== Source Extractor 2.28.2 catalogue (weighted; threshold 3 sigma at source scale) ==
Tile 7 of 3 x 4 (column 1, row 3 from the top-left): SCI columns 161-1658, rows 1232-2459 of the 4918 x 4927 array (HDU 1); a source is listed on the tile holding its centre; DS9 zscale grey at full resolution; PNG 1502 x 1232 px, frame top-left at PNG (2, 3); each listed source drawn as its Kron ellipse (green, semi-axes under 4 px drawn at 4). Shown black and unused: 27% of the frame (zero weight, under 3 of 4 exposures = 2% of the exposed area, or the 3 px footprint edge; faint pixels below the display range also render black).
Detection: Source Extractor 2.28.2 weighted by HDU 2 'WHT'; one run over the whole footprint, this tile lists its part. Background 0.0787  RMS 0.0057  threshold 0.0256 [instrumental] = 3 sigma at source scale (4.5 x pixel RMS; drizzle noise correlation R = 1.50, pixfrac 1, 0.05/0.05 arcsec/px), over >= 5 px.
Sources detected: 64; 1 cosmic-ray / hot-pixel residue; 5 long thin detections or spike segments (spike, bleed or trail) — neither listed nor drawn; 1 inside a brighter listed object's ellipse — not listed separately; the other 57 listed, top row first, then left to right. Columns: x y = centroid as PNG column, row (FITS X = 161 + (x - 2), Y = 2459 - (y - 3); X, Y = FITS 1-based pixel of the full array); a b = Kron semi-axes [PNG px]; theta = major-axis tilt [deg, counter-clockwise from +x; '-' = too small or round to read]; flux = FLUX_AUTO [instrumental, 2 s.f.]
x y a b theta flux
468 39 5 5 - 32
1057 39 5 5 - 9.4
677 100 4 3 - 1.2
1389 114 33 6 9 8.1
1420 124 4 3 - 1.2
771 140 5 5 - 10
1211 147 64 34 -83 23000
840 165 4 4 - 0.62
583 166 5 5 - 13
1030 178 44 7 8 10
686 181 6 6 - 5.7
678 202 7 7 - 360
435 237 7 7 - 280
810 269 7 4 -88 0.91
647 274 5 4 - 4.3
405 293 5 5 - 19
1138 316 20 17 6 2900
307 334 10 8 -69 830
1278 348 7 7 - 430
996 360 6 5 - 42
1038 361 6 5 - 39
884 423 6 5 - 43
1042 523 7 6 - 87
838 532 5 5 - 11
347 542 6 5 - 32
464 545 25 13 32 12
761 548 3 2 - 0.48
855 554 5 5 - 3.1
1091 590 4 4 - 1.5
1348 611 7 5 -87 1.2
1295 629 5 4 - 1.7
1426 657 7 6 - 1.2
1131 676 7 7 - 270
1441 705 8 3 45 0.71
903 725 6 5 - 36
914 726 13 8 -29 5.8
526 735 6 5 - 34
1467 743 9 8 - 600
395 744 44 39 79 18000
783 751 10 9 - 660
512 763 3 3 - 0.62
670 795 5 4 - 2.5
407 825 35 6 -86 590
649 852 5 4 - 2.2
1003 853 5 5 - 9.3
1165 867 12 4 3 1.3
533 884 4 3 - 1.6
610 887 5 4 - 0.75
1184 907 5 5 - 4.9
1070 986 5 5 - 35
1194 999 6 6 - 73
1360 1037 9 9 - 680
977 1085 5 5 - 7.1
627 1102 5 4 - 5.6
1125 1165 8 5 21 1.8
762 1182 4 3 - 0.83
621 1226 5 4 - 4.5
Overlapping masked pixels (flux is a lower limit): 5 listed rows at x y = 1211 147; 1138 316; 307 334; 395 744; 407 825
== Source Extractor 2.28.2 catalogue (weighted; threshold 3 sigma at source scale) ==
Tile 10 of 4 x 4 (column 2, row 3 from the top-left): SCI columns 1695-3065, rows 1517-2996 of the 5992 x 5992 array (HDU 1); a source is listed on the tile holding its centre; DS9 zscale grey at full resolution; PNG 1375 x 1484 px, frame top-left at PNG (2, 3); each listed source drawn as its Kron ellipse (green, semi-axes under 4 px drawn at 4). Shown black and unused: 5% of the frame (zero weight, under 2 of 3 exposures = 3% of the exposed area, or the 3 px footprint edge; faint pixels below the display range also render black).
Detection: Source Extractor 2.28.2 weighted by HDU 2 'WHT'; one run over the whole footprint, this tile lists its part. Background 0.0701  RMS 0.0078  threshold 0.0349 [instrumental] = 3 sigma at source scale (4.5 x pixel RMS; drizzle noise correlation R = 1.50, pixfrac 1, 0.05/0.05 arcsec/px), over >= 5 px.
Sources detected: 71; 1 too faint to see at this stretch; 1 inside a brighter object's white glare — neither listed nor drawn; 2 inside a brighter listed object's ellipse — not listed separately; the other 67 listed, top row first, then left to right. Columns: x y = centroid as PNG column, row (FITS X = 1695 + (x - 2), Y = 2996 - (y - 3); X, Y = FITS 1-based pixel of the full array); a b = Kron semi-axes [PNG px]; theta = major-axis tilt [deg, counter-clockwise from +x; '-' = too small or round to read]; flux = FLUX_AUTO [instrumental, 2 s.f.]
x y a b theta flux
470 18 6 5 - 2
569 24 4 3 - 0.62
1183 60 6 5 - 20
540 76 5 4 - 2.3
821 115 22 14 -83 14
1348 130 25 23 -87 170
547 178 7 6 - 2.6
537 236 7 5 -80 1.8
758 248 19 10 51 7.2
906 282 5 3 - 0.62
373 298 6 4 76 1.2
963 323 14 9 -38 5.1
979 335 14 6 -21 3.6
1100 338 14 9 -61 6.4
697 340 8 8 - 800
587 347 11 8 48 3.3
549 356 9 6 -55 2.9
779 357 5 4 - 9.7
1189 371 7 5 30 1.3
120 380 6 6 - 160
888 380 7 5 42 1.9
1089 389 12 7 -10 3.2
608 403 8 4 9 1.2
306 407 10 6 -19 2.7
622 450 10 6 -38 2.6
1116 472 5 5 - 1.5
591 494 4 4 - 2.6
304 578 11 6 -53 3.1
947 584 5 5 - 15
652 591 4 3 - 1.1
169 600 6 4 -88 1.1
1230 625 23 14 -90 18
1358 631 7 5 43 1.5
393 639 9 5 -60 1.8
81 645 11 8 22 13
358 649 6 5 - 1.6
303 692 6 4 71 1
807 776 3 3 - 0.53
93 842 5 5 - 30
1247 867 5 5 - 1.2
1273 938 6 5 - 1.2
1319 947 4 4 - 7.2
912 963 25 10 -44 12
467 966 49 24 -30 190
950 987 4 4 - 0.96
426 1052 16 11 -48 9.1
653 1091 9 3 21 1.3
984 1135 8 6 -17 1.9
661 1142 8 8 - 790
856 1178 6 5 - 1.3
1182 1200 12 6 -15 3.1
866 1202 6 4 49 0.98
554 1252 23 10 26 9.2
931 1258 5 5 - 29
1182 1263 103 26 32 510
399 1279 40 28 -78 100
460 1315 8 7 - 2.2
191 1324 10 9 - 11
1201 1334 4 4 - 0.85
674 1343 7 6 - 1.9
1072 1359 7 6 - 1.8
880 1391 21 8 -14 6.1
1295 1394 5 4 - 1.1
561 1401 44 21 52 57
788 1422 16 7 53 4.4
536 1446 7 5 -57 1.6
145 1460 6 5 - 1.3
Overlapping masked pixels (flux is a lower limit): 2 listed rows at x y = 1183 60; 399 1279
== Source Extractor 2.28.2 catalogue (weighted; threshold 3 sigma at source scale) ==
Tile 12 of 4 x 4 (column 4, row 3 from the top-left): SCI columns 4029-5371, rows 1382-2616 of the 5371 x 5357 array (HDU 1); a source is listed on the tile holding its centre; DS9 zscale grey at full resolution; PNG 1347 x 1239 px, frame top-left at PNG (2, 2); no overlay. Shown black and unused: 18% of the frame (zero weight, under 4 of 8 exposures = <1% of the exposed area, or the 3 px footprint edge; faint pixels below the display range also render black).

====

Exercise goal. Reproduce all of the material above line for line, with no changes.

Correct result.
== Source Extractor 2.28.2 catalogue (weighted; threshold 3 sigma at source scale) ==
Tile 7 of 3 x 4 (column 1, row 3 from the top-left): SCI columns 161-1658, rows 1232-2459 of the 4918 x 4927 array (HDU 1); a source is listed on the tile holding its centre; DS9 zscale grey at full resolution; PNG 1502 x 1232 px, frame top-left at PNG (2, 3); each listed source drawn as its Kron ellipse (green, semi-axes under 4 px drawn at 4). Shown black and unused: 27% of the frame (zero weight, under 3 of 4 exposures = 2% of the exposed area, or the 3 px footprint edge; faint pixels below the display range also render black).
Detection: Source Extractor 2.28.2 weighted by HDU 2 'WHT'; one run over the whole footprint, this tile lists its part. Background 0.0787  RMS 0.0057  threshold 0.0256 [instrumental] = 3 sigma at source scale (4.5 x pixel RMS; drizzle noise correlation R = 1.50, pixfrac 1, 0.05/0.05 arcsec/px), over >= 5 px.
Sources detected: 64; 1 cosmic-ray / hot-pixel residue; 5 long thin detections or spike segments (spike, bleed or trail) — neither listed nor drawn; 1 inside a brighter listed object's ellipse — not listed separately; the other 57 listed, top row first, then left to right. Columns: x y = centroid as PNG column, row (FITS X = 161 + (x - 2), Y = 2459 - (y - 3); X, Y = FITS 1-based pixel of the full array); a b = Kron semi-axes [PNG px]; theta = major-axis tilt [deg, counter-clockwise from +x; '-' = too small or round to read]; flux = FLUX_AUTO [instrumental, 2 s.f.]
x y a b theta flux
468 39 5 5 - 32
1057 39 5 5 - 9.4
677 100 4 3 - 1.2
1389 114 33 6 9 8.1
1420 124 4 3 - 1.2
771 140 5 5 - 10
1211 147 64 34 -83 23000
840 165 4 4 - 0.62
583 166 5 5 - 13
1030 178 44 7 8 10
686 181 6 6 - 5.7
678 202 7 7 - 360
435 237 7 7 - 280
810 269 7 4 -88 0.91
647 274 5 4 - 4.3
405 293 5 5 - 19
1138 316 20 17 6 2900
307 334 10 8 -69 830
1278 348 7 7 - 430
996 360 6 5 - 42
1038 361 6 5 - 39
884 423 6 5 - 43
1042 523 7 6 - 87
838 532 5 5 - 11
347 542 6 5 - 32
464 545 25 13 32 12
761 548 3 2 - 0.48
855 554 5 5 - 3.1
1091 590 4 4 - 1.5
1348 611 7 5 -87 1.2
1295 629 5 4 - 1.7
1426 657 7 6 - 1.2
1131 676 7 7 - 270
1441 705 8 3 45 0.71
903 725 6 5 - 36
914 726 13 8 -29 5.8
526 735 6 5 - 34
1467 743 9 8 - 600
395 744 44 39 79 18000
783 751 10 9 - 660
512 763 3 3 - 0.62
670 795 5 4 - 2.5
407 825 35 6 -86 590
649 852 5 4 - 2.2
1003 853 5 5 - 9.3
1165 867 12 4 3 1.3
533 884 4 3 - 1.6
610 887 5 4 - 0.75
1184 907 5 5 - 4.9
1070 986 5 5 - 35
1194 999 6 6 - 73
1360 1037 9 9 - 680
977 1085 5 5 - 7.1
627 1102 5 4 - 5.6
1125 1165 8 5 21 1.8
762 1182 4 3 - 0.83
621 1226 5 4 - 4.5
Overlapping masked pixels (flux is a lower limit): 5 listed rows at x y = 1211 147; 1138 316; 307 334; 395 744; 407 825
== Source Extractor 2.28.2 catalogue (weighted; threshold 3 sigma at source scale) ==
Tile 10 of 4 x 4 (column 2, row 3 from the top-left): SCI columns 1695-3065, rows 1517-2996 of the 5992 x 5992 array (HDU 1); a source is listed on the tile holding its centre; DS9 zscale grey at full resolution; PNG 1375 x 1484 px, frame top-left at PNG (2, 3); each listed source drawn as its Kron ellipse (green, semi-axes under 4 px drawn at 4). Shown black and unused: 5% of the frame (zero weight, under 2 of 3 exposures = 3% of the exposed area, or the 3 px footprint edge; faint pixels below the display range also render black).
Detection: Source Extractor 2.28.2 weighted by HDU 2 'WHT'; one run over the whole footprint, this tile lists its part. Background 0.0701  RMS 0.0078  threshold 0.0349 [instrumental] = 3 sigma at source scale (4.5 x pixel RMS; drizzle noise correlation R = 1.50, pixfrac 1, 0.05/0.05 arcsec/px), over >= 5 px.
Sources detected: 71; 1 too faint to see at this stretch; 1 inside a brighter object's white glare — neither listed nor drawn; 2 inside a brighter listed object's ellipse — not listed separately; the other 67 listed, top row first, then left to right. Columns: x y = centroid as PNG column, row (FITS X = 1695 + (x - 2), Y = 2996 - (y - 3); X, Y = FITS 1-based pixel of the full array); a b = Kron semi-axes [PNG px]; theta = major-axis tilt [deg, counter-clockwise from +x; '-' = too small or round to read]; flux = FLUX_AUTO [instrumental, 2 s.f.]
x y a b theta flux
470 18 6 5 - 2
569 24 4 3 - 0.62
1183 60 6 5 - 20
540 76 5 4 - 2.3
821 115 22 14 -83 14
1348 130 25 23 -87 170
547 178 7 6 - 2.6
537 236 7 5 -80 1.8
758 248 19 10 51 7.2
906 282 5 3 - 0.62
373 298 6 4 76 1.2
963 323 14 9 -38 5.1
979 335 14 6 -21 3.6
1100 338 14 9 -61 6.4
697 340 8 8 - 800
587 347 11 8 48 3.3
549 356 9 6 -55 2.9
779 357 5 4 - 9.7
1189 371 7 5 30 1.3
120 380 6 6 - 160
888 380 7 5 42 1.9
1089 389 12 7 -10 3.2
608 403 8 4 9 1.2
306 407 10 6 -19 2.7
622 450 10 6 -38 2.6
1116 472 5 5 - 1.5
591 494 4 4 - 2.6
304 578 11 6 -53 3.1
947 584 5 5 - 15
652 591 4 3 - 1.1
169 600 6 4 -88 1.1
1230 625 23 14 -90 18
1358 631 7 5 43 1.5
393 639 9 5 -60 1.8
81 645 11 8 22 13
358 649 6 5 - 1.6
303 692 6 4 71 1
807 776 3 3 - 0.53
93 842 5 5 - 30
1247 867 5 5 - 1.2
1273 938 6 5 - 1.2
1319 947 4 4 - 7.2
912 963 25 10 -44 12
467 966 49 24 -30 190
950 987 4 4 - 0.96
426 1052 16 11 -48 9.1
653 1091 9 3 21 1.3
984 1135 8 6 -17 1.9
661 1142 8 8 - 790
856 1178 6 5 - 1.3
1182 1200 12 6 -15 3.1
866 1202 6 4 49 0.98
554 1252 23 10 26 9.2
931 1258 5 5 - 29
1182 1263 103 26 32 510
399 1279 40 28 -78 100
460 1315 8 7 - 2.2
191 1324 10 9 - 11
1201 1334 4 4 - 0.85
674 1343 7 6 - 1.9
1072 1359 7 6 - 1.8
880 1391 21 8 -14 6.1
1295 1394 5 4 - 1.1
561 1401 44 21 52 57
788 1422 16 7 53 4.4
536 1446 7 5 -57 1.6
145 1460 6 5 - 1.3
Overlapping masked pixels (flux is a lower limit): 2 listed rows at x y = 1183 60; 399 1279
== Source Extractor 2.28.2 catalogue (weighted; threshold 3 sigma at source scale) ==
Tile 12 of 4 x 4 (column 4, row 3 from the top-left): SCI columns 4029-5371, rows 1382-2616 of the 5371 x 5357 array (HDU 1); a source is listed on the tile holding its centre; DS9 zscale grey at full resolution; PNG 1347 x 1239 px, frame top-left at PNG (2, 2); no overlay. Shown black and unused: 18% of the frame (zero weight, under 4 of 8 exposures = <1% of the exposed area, or the 3 px footprint edge; faint pixels below the display range also render black).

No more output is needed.